Kotabaru,  (AntaranewsKalsel) - DPRD Kabupaten Kotabaru, Kalimantan Selatan, mendesak pemerintah daerah setempat melakukan rasionalisasi program kerja sehubungan dengan efisiensi anggaran yang terbatas akibat penundaan transfer Dana Alokasi Umum (DAU) dan Dana Alokasi Khusus (DAK) dari pemerintah pusat.


Wakil Ketua Komisi III DPRD Kotabaru Denny Hendro Kurnianto di Kotabaru, Senin, mengatakan, kebijakan pemerintah pusat dengan memberlakukan Peraturan Menteri Keuangan (PMK) Nomor 125 Tahun 2016 tentang Penundaan DAU dan DAK bagi sejumlah daerah harus disikapi dengan cerdas dan tepat.

Penegasan tersebut disampaikan karena menjadi ruang lingkup kewenangan komisi yang dipimpinnya menjadi mitra kerja yang berkaitan dengan penanganan infrastruktur. Salah satunya terkait tupoksi Dinas Bina Marga dan Cipta Karya.

"Tindak lanjut atas disahkannya RAPBD Perubahan 2016 sebagai akibat dari pemberlakuan PMK Nomor 125 Tahun 2016, pemerintah daerah harus bekerja ekstra dalam melaksanakan rasionalisasi anggaran," kata Denny.

Dengan telah disahkannya menjadi perundang-undangan, maka pada tahap implementasi, pemerintah daerah harus benar-benar mengevaluasi pada program kerja dengan membuat skala prioritas.

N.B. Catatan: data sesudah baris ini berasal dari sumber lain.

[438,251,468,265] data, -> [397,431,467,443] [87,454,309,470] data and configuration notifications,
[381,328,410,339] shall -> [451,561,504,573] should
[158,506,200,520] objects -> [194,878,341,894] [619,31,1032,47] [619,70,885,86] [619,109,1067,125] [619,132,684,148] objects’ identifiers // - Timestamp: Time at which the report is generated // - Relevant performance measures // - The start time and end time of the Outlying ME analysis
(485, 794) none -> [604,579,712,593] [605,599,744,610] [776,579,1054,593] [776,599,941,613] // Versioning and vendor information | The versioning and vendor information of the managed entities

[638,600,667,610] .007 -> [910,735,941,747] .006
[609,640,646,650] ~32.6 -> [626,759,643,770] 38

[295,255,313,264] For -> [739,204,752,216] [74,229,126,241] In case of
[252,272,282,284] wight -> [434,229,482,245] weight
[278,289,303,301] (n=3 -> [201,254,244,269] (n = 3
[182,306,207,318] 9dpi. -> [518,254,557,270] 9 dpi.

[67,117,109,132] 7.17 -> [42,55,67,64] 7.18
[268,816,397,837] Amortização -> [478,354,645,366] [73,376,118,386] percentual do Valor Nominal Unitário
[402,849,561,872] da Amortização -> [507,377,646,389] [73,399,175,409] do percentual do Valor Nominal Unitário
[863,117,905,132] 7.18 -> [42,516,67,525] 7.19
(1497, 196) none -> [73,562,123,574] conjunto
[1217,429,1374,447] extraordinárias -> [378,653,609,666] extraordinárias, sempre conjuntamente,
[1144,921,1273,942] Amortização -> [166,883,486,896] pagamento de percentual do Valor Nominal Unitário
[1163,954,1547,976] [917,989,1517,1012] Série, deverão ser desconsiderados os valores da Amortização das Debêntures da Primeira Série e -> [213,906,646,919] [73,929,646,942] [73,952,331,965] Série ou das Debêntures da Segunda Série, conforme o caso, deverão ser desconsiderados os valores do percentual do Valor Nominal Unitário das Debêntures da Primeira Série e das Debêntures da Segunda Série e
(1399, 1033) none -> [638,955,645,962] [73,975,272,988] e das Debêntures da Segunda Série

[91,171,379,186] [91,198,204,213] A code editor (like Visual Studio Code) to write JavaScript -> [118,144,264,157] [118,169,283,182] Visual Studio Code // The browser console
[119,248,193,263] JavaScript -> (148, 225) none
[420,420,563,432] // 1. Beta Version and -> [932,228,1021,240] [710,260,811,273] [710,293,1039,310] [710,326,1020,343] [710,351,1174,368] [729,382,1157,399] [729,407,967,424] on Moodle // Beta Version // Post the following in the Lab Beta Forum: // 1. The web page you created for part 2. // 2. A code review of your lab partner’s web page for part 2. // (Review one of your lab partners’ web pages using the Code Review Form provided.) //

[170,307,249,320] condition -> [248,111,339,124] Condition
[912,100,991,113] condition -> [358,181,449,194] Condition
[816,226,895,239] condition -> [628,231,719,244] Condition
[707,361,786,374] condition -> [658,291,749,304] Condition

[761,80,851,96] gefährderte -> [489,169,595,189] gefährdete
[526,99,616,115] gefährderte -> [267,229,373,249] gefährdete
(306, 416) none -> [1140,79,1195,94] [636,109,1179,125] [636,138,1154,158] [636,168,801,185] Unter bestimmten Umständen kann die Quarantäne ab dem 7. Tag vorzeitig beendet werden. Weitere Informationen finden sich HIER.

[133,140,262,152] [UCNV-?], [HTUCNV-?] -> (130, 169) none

Maksudnya, kata Denny, bukan berarti mengharuskan dan meniadakan terhadap program kerja yang sudah berjalan, melainkan menurunkan tingkat penyelesaian atas pekerjaan dari sebelumnya.

Ia mencontohkan, pekerjaan peningkatan infrastruktur berupa jalan di Pulau Sebuku yang dianggarkan Rp15 miliar untuk pekerjaan hingga pengaspalan, diturunkan cukup sampai pengerasan saja dengan anggaran hanya Rp5 miliar.

Kondisi seperti ini memang tidak untuk selamanya, tapi setidaknya hingga batas waktu yang tetapkan dalam kebijakan tersebut, yakni Desember 2016.

Politisi Partai PPP ini mengungkapkan, dalam menyikapi kondisi tersebut, selain melakukan pengetatan dan rasionalisasi anggaran juga menjadi momentum bagi pemerintah daerah melalui SKPD terkait agar meningkatkan kinerja masing-masing.

"Karena jujur diakui, salah satu yang menjadi pertimbangan masuknya Kotabaru menjadi daerah yang terimbas PMK No125 adalah tingginya Silpa yang mencapai 7,5 persen dan itu pada kondisi normal," kata Denny.

Padahal sesuai ketetapan pemerintah yang berlaku, Silpa tidak boleh lebih 6,26 persen dari total anggaran.

Karen itu, perlu komitmen dan pengawasan yang ketat agar pelaksanaan program kerja pada masing-masing SKPD dapat berjalan tepat dan cermat, baik menyangkut waktu dan serapan anggarannya.